On the 1st of this month I wrote about an article authored by Daniel Hannan which appeared on his Telegraph blog. In this article he offered 9 points that he felt David Cameron should bring back from his renegotiation process. Following that article Hannan gave a talk for a cokmbined audience of the 1900 Club and the Centre for Policy studies, the video of which follows.

I post this video for the interest of readers although it is just, basically, a rehash of his blog article. He speaks for just over 30 minutes followed by a Q&A session of roughly the same length, with questions from, among others, Rory Broomfield and Archie Hamilton.

It remains a source of amusement to me that there appears to be three subjects virtually guaranteed to bring forth coruscation; namely criticism of Daniel Hannan, Ukip and/or Nigel Farage. These acolytes will not countenance any word of criticism about their heroes or party.

One such acolyte is Kathy Gyngell, an ‘experts’ of the Centre for Policy Studies and also co-editor of The Conservative Women. She has written a piece for Camaign for an Independent Britain in which she waxes lyrical about Daniel Hannan and his vision for life outside the European Union.

Besides repeating his mantra about the repeal of Sections 2 & 3 of ECA1972, Hannan maintains that all his 9 points could be achieved without treaty change. It cannot be said often enough that Hannan’s 9 points are unachievable without treaty change as they undermine the basic tenets of the EU’s entire raison d’etre.

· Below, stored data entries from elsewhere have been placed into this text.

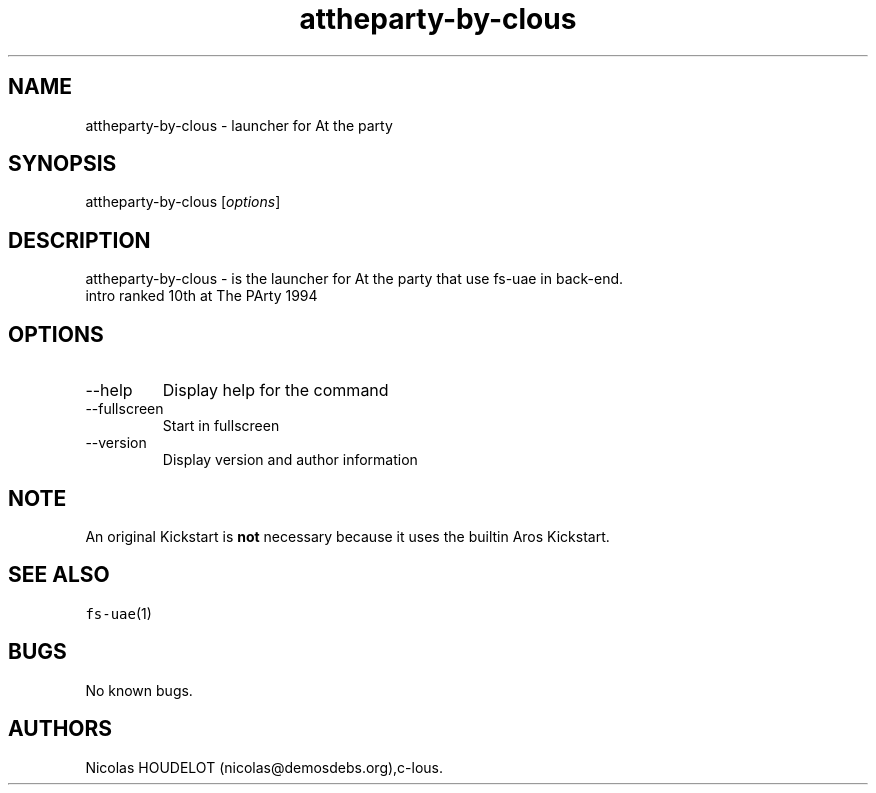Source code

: .\" Automatically generated by Pandoc 2.9.2.1
.\"
.TH "attheparty-by-clous" "6" "2015-08-25" "At the party User Manuals" ""
.hy
.SH NAME
.PP
attheparty-by-clous - launcher for At the party
.SH SYNOPSIS
.PP
attheparty-by-clous [\f[I]options\f[R]]
.SH DESCRIPTION
.PP
attheparty-by-clous - is the launcher for At the party that use fs-uae
in back-end.
.PD 0
.P
.PD
intro ranked 10th at The PArty 1994
.SH OPTIONS
.TP
--help
Display help for the command
.TP
--fullscreen
Start in fullscreen
.TP
--version
Display version and author information
.SH NOTE
.PP
An original Kickstart is \f[B]not\f[R] necessary because it uses the
builtin Aros Kickstart.
.SH SEE ALSO
.PP
\f[C]fs-uae\f[R](1)
.SH BUGS
.PP
No known bugs.
.SH AUTHORS
Nicolas HOUDELOT (nicolas\[at]demosdebs.org),c-lous.
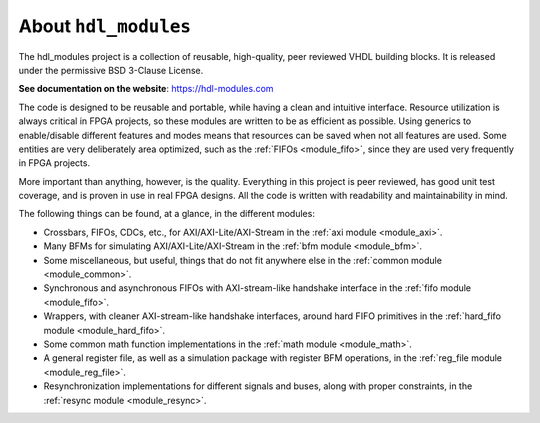 About ``hdl_modules``
=====================

|pic_website| |pic_gitlab| |pic_gitter| |pic_license|

.. |pic_website| image:: https://hdl-modules.com/badges/website.svg
  :alt: Website
  :target: https://hdl-modules.com

.. |pic_gitlab| image:: https://hdl-modules.com/badges/gitlab.svg
  :alt: Gitlab
  :target: https://gitlab.com/tsfpga/hdl_modules

.. |pic_gitter| image:: https://badges.gitter.im/owner/repo.png
  :alt: Gitter
  :target: https://gitter.im/tsfpga/tsfpga

.. |pic_license| image:: https://hdl-modules.com/badges/license.svg
  :alt: License
  :target: https://hdl-modules.com/license_information.html

The hdl_modules project is a collection of reusable, high-quality, peer reviewed VHDL
building blocks.
It is released under the permissive BSD 3-Clause License.

**See documentation on the website**: https://hdl-modules.com

The code is designed to be reusable and portable, while having a clean and intuitive interface.
Resource utilization is always critical in FPGA projects, so these modules are written to be as
efficient as possible.
Using generics to enable/disable different features and modes means that resources can be saved when
not all features are used.
Some entities are very deliberately area optimized, such as the :ref:`FIFOs <module_fifo>`, since
they are used very frequently in FPGA projects.

More important than anything, however, is the quality.
Everything in this project is peer reviewed, has good unit test coverage, and is proven in use in
real FPGA designs.
All the code is written with readability and maintainability in mind.

The following things can be found, at a glance, in the different modules:

* Crossbars, FIFOs, CDCs, etc., for AXI/AXI-Lite/AXI-Stream in the :ref:`axi module <module_axi>`.

* Many BFMs for simulating AXI/AXI-Lite/AXI-Stream in the :ref:`bfm module <module_bfm>`.

* Some miscellaneous, but useful, things that do not fit anywhere else in the
  :ref:`common module <module_common>`.

* Synchronous and asynchronous FIFOs with AXI-stream-like handshake interface in the
  :ref:`fifo module <module_fifo>`.

* Wrappers, with cleaner AXI-stream-like handshake interfaces, around hard FIFO primitives in the
  :ref:`hard_fifo module <module_hard_fifo>`.

* Some common math function implementations in the :ref:`math module <module_math>`.

* A general register file, as well as a simulation package with register BFM operations,
  in the :ref:`reg_file module <module_reg_file>`.

* Resynchronization implementations for different signals and buses, along with proper constraints,
  in the :ref:`resync module <module_resync>`.
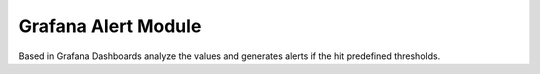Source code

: Grafana Alert Module
====================

Based in Grafana Dashboards analyze the values and generates alerts if the
hit predefined thresholds.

The level of ignorance among the general public about ‘matters EU’ is understandable as not one has been explained to them by those who consider themselves qualified to do the explaining.  What is frightening is the apparent lack of ignorance among those providing the British people with information – albeit that one could argue they are well aware of the true facts but deliberately go out of their way to mislead.

If anyone is looking for evidence that those doing the explaining know squat-diddly then it is only necessary to look at the ‘final’ six submissions to the IEA Brexit Competition, plus that of David Campbell Bannerman, whose submission did not make the final cut – yet Campbell Bannerman would have us believe that his submission is ‘making waves’ within the EU elite who, he assures us, are very interested in his ideas.

An aspect of the debate about our membership of the European Union that is really worrying is the point that virtually all the ‘informers’ talk about leaving the European Union yet, to my knowledge, not one of them has actually produced a detailed exit plan. It is also a fact that not one of them is prepared to discuss, or debate, the one detailed exit plan that has been produced – namely Flexcit. It is impossible that those informing us about ‘matters EU’ are not aware of the existence of Flexcit – and the fact they will not even mention its existence speaks volumes.

Another matter that speaks volumes is that eight weeks have now elapsed since I presented David Cameron, my Member of Parliament, with what I considered a reasonably detailed dossier in which I accused him of being economical with the actualité on ‘matters EU’. Now I am fully aware that he has had other matters on his mind, such as Clacton, Heywood & Middleton, his birthday, besides a small fracas in the Iraq/Syria region; however I have now been forced to email him direct to suggest that he may wish to extract his digit (or words to that effect).

Why is it that one gets the feeling that on just about everything – especially on matters EU – that the great and the good are intent on doing a Maud on us?